Clare Wheatley

Personal information
- Date of birth: 4 February 1971 (age 55)
- Place of birth: London, England
- Position: Wing back

Senior career*
- Years: Team / Apps / (Gls)
- –1993: Sheffield Wednesday
- 1993–1995: Chelsea
- 1995–2001: Arsenal
- 2004–2005: Arsenal

International career
- 1996: England / 1 / (0)

= Clare Wheatley =

English footballer and administrator

Clare Wheatley (born 4 February 1971) is an English football administrator and former player for Arsenal Ladies who played as a wing back.

== Playing career ==
Wheatley started playing football at her grammar school before the school banned its pupils from playing football. When she was studying to be a Physical Education teacher at Sheffield City Polytechnic, she joined Sheffield Wednesday Ladies. In 1993, she played for Chelsea Ladies. In 1995, after a successful training camp, she joined Arsenal Ladies and was reminded by manager Vic Akers "Arsenal Ladies is not a social club". A year later she made her debut for the England women's national football team as a substitute. In 1997, she suffered an anterior cruciate ligament injury in a match against Millwall Lionesses, which meant she could not play for a whole season nor do her job as a PE teacher, but she returned in 1998. Following her return, she did not receive another England call-up. In 2001, following an injury playing against Doncaster Belles, Wheatley was forced to retire. In 2004, she came out of retirement to play two more seasons for Arsenal before again retiring from playing in 2005.

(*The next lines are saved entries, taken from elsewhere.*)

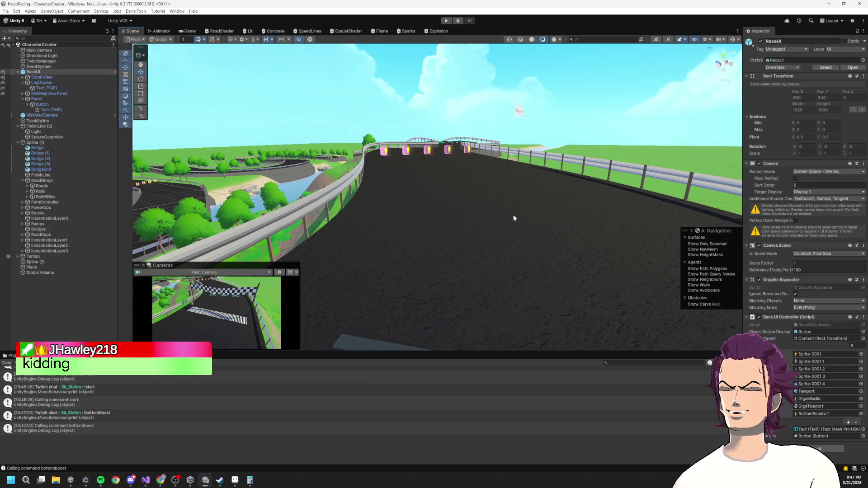
mouse_move(548, 235)
mouse_down()
mouse_move(543, 247)
mouse_move(515, 115)
mouse_move(528, 104)
mouse_move(517, 107)
mouse_move(799, 95)
mouse_move(129, 113)
mouse_move(827, 184)
mouse_move(715, 64)
mouse_move(738, 121)
mouse_up()
key(s)
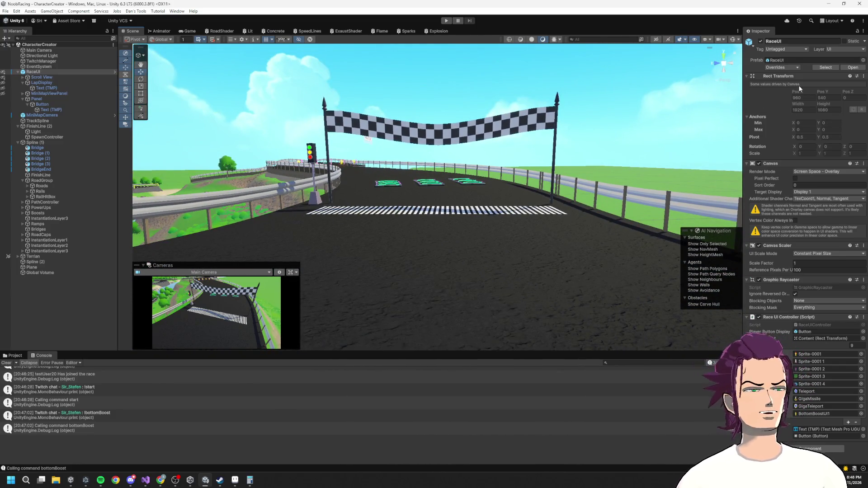
drag(554, 121, 448, 163)
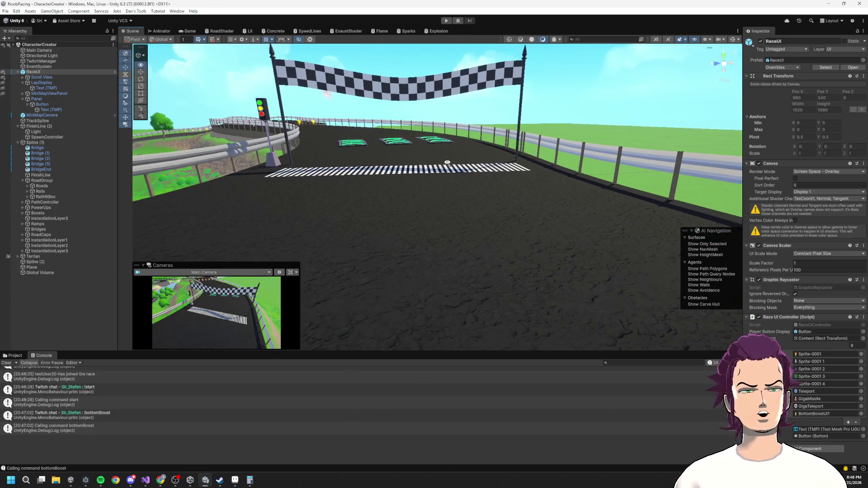
drag(424, 112, 424, 70)
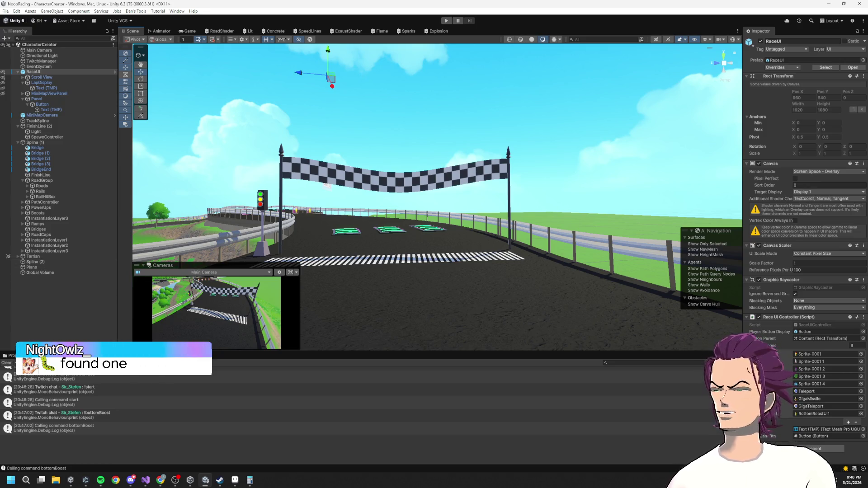
mouse_move(442, 129)
mouse_down()
mouse_move(533, 188)
mouse_move(523, 264)
mouse_move(529, 234)
mouse_up()
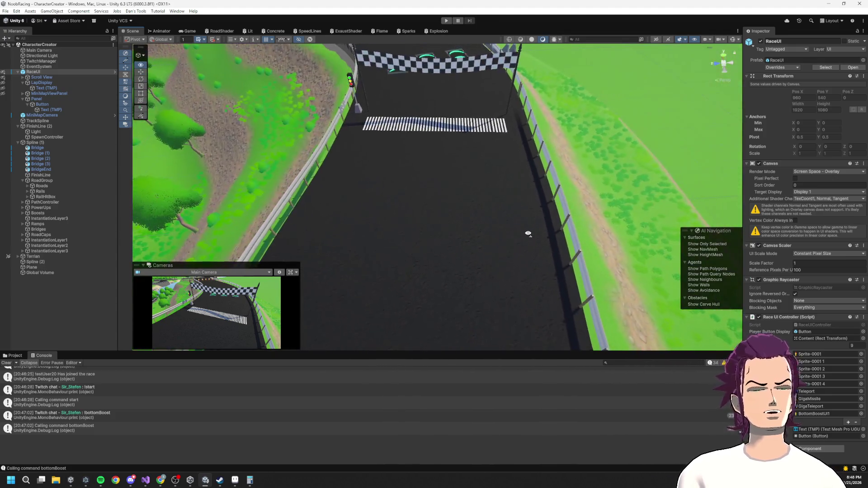
click(7, 362)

She was allotted 115 when the FA announced their legacy numbers scheme to honour the 50th anniversary of England’s inaugural international.

== Administration ==
During Wheatley's time injured in 1997, Akers had been appointed as kitman for Arsenal, so she could take over his role as club development officer. When she had to give up playing, she remained as the club's development officer. In 2014, when Akers retired, Wheatley succeeded him as the General Manager of Arsenal Ladies. In 2020, Arsenal Women were fined £50,000 for discrimination after it was found by a Football Association tribunal that Wheatley had fired a youth coach who had been diagnosed with autism.